▶ DOCUMENT TEXT:
=-=-=-=-=

Gyaneshwar Chaubey, a professor of genetics at Varanasi’s Banaras Hindu University (BHU), may have an answer why India didn’t suffer a second wave of Covid-19 pandemic, unlike many countries that suffered multiple waves, some of them more severe than the earlier ones.

Chaubey’s team from BHU’s Cytogenetics Laboratory collaborated from their counterparts from multiple institutions across the country and looked the presence of antibodies against SARS-CoV2 virus, in blood samples of over 2,300 people who never contracted the infection or hailed from families where there was no Covid-19 cases. These volunteers were drawn from all regions – eastern, central, western, northern and southern – of the country.

Key reason

Yet to be peer-reviewed work of the scientists showed every third or fourth person in the country is harbouring antibodies against the infection, pushing India towards a soft herd immunity. “This could probably explain why the cases were coming down gradually in the country,” Chaubey told BusinessLine from Varanasi. The scientists posted their work in medRxiv recently.

The Covid-19 cases in India peaked in September and since then the number of cases have been dropping substantially. As against close to 1 lakh daily cases in end September, India on Wednesday reported around 11,000 new cases.

“This explains why the virus couldn’t go further. The chain of the virus is broken as majority of people (who are seemingly uninfected) are already immune to the virus,” he said. For the study, the team chose volunteers who are more exposed in the society such as roadside workers, roadside fruit-vegetable hawkers, rickshaw pullers, autorickshaw drivers and milkmen in urban areas in 14 districts across the country. For instance, they identified samples from two districts in Gujarat, seven districts in Uttar Pradesh, three districts from Madhya Pradesh and Chhattisgarh, one district each from Karnataka and West Bengal, representing all major regions in the country. Among these districts, Varanasi, Jaunpur and Ghazipur in eastern Uttar Pradesh found to have higher seroprevalence of nearly 0.4, that is two in every five persons have immunity against the infection.

An earlier paper from Chaubey’s team explained why despite this widespread exposure, a large number of Indians did not fall sick. In a paper published Frontiers in Genetics journal in September, they showed that nearly 60 per cent of Indians harbour a variation in the gene ACE2, which codes for the enzyme Angiotensin-Converting Enzyme 2, which is hijacked by the virus to gain an entry into human cells. It is this same variation that saved South-East Asians too from a major Covid-19 onslaught.

Frequency of gene variation

The team had found that the frequency of this gene variation ranged from 80 to 100 per cent in people living in North-East India to nearly 30 per cent in western parts of the country. Other populations came in between. “This correlates very well with the case and fatality rates reported in different parts of the country,” Chaubey said.

This, according to him, would have probably helped a large chunk of Indians who would have been exposed to the virus, remain asymptomatic nonetheless. Another factor that could have saved Indians would also be the fact that 65 per cent of Indians are below the age of 35 years, he observed.

=-=-=-=-=

▶ DATA PROVIDED:
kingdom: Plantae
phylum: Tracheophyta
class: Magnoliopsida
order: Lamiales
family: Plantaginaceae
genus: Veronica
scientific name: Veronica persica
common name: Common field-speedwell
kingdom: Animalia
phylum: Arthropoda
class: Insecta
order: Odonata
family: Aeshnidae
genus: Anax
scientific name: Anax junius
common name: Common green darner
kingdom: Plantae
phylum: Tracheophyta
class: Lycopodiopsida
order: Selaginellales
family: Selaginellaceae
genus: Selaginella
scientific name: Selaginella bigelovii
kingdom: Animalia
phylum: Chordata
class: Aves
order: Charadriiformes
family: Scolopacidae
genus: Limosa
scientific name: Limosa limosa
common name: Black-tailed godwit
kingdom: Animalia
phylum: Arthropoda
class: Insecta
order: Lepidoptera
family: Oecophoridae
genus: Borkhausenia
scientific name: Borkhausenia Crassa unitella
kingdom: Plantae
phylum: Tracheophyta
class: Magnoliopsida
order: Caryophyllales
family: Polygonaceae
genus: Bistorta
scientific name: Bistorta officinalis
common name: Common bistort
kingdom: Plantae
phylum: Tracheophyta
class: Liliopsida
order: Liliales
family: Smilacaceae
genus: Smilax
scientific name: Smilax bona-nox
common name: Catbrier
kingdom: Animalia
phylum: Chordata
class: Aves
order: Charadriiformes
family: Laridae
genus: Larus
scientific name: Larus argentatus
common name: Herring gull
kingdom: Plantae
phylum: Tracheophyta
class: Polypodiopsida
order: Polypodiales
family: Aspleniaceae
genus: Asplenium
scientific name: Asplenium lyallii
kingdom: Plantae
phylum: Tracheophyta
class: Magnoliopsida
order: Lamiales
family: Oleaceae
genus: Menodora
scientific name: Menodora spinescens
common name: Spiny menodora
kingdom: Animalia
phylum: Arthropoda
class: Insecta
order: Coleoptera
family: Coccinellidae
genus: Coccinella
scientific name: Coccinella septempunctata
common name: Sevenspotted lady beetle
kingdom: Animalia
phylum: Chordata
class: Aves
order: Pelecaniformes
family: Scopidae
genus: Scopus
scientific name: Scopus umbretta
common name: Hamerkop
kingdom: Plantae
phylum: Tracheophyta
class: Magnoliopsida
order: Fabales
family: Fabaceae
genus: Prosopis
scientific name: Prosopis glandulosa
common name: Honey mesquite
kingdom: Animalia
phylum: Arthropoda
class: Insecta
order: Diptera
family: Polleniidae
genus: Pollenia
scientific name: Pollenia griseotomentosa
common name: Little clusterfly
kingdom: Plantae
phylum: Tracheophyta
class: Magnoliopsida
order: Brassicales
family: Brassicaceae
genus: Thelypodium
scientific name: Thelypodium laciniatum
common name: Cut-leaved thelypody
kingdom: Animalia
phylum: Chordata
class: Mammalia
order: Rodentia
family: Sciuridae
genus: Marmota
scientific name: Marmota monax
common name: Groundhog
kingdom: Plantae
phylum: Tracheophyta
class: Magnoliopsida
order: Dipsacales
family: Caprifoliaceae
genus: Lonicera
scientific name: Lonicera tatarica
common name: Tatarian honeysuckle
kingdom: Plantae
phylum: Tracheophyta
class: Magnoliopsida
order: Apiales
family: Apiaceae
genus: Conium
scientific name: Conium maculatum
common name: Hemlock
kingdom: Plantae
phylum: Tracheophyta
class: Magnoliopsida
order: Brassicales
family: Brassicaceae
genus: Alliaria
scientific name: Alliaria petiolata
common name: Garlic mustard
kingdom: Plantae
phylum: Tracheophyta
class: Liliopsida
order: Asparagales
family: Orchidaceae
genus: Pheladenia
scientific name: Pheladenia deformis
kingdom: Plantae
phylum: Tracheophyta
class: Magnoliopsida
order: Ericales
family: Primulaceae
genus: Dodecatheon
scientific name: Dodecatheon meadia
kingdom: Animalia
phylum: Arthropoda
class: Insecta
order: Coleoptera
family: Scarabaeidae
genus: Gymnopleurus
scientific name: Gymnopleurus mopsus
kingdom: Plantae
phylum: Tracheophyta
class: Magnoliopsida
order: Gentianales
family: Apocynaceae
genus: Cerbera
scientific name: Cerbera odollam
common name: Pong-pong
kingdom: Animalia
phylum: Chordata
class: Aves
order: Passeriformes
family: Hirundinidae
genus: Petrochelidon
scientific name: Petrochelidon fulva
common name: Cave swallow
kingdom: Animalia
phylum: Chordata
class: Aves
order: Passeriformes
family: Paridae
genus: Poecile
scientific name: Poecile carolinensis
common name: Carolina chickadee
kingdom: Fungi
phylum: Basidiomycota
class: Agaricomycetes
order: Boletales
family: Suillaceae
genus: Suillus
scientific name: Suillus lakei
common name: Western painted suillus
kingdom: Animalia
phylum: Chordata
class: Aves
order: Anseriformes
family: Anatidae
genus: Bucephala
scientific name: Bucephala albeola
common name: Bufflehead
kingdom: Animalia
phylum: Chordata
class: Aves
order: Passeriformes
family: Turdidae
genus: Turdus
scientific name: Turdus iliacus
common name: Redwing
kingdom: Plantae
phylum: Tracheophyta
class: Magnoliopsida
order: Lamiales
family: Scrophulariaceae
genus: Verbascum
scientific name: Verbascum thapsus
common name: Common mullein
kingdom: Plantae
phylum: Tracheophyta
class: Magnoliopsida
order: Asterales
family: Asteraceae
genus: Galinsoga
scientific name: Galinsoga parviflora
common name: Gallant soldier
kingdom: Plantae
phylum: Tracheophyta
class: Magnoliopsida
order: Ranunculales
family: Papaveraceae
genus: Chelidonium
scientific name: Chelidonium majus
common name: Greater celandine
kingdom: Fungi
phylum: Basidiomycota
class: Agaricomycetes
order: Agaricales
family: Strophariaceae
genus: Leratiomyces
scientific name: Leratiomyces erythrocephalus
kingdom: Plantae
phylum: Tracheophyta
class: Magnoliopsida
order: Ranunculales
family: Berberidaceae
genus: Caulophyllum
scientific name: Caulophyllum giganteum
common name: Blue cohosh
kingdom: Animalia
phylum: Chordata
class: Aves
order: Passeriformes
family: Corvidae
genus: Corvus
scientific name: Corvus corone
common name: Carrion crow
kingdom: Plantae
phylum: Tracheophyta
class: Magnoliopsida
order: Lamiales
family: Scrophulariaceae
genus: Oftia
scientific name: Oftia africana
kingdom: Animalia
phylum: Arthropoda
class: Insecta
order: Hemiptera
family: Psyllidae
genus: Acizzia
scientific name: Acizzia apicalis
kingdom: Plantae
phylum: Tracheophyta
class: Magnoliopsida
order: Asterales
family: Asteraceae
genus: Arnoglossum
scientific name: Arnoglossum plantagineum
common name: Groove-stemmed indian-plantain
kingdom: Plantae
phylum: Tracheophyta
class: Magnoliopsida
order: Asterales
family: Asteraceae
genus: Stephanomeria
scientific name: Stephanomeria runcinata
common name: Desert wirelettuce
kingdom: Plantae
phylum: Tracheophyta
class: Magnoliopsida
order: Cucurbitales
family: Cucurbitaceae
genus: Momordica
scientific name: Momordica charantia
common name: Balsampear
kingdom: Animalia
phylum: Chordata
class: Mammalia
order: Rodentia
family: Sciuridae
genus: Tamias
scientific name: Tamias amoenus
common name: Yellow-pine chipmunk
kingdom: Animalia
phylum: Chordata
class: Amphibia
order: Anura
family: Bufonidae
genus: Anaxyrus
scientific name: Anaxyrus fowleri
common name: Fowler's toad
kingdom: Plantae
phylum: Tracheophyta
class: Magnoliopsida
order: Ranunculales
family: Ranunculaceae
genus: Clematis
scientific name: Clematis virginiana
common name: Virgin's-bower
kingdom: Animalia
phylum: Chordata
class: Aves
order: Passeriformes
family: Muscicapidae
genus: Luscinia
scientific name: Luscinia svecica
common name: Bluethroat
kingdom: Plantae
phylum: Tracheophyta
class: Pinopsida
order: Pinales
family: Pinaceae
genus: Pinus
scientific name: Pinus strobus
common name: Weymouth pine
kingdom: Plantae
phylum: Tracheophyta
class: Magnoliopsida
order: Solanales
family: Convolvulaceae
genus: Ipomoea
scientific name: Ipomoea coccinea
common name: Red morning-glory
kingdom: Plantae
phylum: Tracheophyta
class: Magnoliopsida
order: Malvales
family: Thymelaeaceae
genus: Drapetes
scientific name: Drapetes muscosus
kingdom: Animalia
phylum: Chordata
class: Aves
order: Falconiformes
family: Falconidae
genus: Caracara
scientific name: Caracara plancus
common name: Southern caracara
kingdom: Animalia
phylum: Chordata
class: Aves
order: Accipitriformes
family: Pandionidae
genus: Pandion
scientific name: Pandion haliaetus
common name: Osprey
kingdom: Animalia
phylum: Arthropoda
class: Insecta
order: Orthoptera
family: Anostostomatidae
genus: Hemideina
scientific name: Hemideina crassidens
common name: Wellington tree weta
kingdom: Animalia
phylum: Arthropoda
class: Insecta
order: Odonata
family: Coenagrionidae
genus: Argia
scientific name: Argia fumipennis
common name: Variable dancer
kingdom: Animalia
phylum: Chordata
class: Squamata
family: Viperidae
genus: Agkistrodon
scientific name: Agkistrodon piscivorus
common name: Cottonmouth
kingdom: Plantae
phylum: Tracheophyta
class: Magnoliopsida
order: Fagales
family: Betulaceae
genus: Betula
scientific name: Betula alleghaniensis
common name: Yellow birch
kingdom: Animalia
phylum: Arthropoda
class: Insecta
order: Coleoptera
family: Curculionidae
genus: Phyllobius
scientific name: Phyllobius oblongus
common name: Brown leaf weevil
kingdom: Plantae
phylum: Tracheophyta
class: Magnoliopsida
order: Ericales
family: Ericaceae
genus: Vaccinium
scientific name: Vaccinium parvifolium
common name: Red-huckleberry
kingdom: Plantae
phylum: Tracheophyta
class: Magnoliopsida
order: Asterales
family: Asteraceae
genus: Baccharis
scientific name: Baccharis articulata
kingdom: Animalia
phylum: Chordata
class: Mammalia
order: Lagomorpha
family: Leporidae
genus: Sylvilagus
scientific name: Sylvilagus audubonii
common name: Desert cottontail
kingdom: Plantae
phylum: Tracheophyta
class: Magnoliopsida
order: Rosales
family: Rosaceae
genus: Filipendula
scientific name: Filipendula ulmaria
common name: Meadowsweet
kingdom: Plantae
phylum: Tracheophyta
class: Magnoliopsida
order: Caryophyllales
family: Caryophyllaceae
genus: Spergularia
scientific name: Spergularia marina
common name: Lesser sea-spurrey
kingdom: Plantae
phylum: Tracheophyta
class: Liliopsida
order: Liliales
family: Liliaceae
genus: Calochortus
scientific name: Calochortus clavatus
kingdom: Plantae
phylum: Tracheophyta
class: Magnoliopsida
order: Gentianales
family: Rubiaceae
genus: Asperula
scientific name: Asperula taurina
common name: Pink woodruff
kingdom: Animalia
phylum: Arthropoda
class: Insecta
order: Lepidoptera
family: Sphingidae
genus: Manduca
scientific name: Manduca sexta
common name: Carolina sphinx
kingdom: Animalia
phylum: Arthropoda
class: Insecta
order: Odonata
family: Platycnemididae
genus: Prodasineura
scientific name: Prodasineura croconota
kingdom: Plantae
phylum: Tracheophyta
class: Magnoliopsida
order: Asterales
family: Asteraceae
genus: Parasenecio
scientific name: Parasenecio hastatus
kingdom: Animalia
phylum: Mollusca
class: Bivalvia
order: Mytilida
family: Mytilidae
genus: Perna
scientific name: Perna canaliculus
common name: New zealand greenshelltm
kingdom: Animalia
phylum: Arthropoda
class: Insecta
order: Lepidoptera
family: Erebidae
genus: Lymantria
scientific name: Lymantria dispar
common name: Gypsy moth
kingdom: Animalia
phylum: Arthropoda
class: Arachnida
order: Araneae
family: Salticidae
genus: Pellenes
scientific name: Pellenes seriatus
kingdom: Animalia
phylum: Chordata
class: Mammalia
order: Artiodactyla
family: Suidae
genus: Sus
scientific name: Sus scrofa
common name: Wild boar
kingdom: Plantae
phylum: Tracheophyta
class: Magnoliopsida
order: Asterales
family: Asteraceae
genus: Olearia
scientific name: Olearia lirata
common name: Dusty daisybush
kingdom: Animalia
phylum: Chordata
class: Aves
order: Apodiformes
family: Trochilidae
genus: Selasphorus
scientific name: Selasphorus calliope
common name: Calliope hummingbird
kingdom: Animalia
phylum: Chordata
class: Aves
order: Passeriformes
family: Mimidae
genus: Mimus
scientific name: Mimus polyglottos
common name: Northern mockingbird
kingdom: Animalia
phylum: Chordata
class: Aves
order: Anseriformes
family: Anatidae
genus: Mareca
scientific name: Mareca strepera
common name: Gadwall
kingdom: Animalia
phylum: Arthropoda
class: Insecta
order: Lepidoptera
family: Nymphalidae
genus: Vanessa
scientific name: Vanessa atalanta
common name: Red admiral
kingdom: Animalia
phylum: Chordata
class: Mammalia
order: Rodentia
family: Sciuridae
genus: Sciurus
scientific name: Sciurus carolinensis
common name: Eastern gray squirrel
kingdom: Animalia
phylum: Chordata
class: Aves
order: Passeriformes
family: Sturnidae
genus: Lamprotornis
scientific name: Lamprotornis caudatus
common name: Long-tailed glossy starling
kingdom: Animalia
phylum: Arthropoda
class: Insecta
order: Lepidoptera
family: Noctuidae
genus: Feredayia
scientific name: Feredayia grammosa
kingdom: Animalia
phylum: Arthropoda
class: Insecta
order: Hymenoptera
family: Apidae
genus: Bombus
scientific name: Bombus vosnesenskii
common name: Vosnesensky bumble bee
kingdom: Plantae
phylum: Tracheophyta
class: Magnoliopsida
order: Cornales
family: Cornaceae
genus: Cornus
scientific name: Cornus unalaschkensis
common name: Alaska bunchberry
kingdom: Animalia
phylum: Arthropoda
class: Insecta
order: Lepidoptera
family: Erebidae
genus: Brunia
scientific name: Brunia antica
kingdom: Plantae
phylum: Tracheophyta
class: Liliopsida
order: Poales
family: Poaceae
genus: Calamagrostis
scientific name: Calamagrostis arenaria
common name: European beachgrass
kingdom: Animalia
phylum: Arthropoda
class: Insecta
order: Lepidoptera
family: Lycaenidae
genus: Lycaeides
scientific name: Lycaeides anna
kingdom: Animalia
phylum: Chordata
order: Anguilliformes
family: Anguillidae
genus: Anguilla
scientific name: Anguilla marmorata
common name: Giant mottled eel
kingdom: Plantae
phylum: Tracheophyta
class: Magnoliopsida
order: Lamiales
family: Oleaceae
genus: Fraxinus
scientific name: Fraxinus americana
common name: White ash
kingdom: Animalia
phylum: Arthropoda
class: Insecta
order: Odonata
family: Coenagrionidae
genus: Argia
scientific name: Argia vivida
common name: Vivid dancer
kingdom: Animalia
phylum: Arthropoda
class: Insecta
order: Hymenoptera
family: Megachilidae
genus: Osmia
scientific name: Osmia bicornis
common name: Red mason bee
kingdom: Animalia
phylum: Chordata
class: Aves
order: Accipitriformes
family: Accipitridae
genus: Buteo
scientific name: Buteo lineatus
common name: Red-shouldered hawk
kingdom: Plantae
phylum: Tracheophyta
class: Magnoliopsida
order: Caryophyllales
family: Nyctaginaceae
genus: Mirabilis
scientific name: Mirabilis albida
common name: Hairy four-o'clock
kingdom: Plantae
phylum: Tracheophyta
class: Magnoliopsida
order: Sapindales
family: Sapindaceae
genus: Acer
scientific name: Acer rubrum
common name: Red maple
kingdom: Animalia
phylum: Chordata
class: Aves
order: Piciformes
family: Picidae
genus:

=-=-=-=-=

▶ COMPLETE THE FOLLOWING:
1 - Decide whether each statement agrees with the article on Covid-19 immunity in India, answering yes or no and quoting the deciding words of the article: (a) The scientists' work had already been peer-reviewed when it was posted. (b) The volunteers came from urban areas in 14 districts. (c) The ACE2 gene variation is most frequent in western India.
2 - Translate this sentence from the article on Covid-19 immunity in India into Spanish: "The Covid-19 cases in India peaked in September and since then the number of cases have been dropping substantially."
3 - Transcribe the article on Covid-19 immunity in India from "Gyaneshwar Chaubey, a" up to and including "southern – of the country.".

▶ EXPECTED RESULTS:
1 -
(a) No: "Yet to be peer-reviewed work of the scientists"
(b) Yes: "in urban areas in 14 districts across the country"
(c) No: "ranged from 80 to 100 per cent in people living in North-East India to nearly 30 per cent in western parts of the country"

2 - Los casos de Covid-19 en la India alcanzaron su punto máximo en septiembre y desde entonces el número de casos ha disminuido considerablemente.

3 -
Gyaneshwar Chaubey, a professor of genetics at Varanasi’s Banaras Hindu University (BHU), may have an answer why India didn’t suffer a second wave of Covid-19 pandemic, unlike many countries that suffered multiple waves, some of them more severe than the earlier ones.

Chaubey’s team from BHU’s Cytogenetics Laboratory collaborated from their counterparts from multiple institutions across the country and looked the presence of antibodies against SARS-CoV2 virus, in blood samples of over 2,300 people who never contracted the infection or hailed from families where there was no Covid-19 cases. These volunteers were drawn from all regions – eastern, central, western, northern and southern – of the country.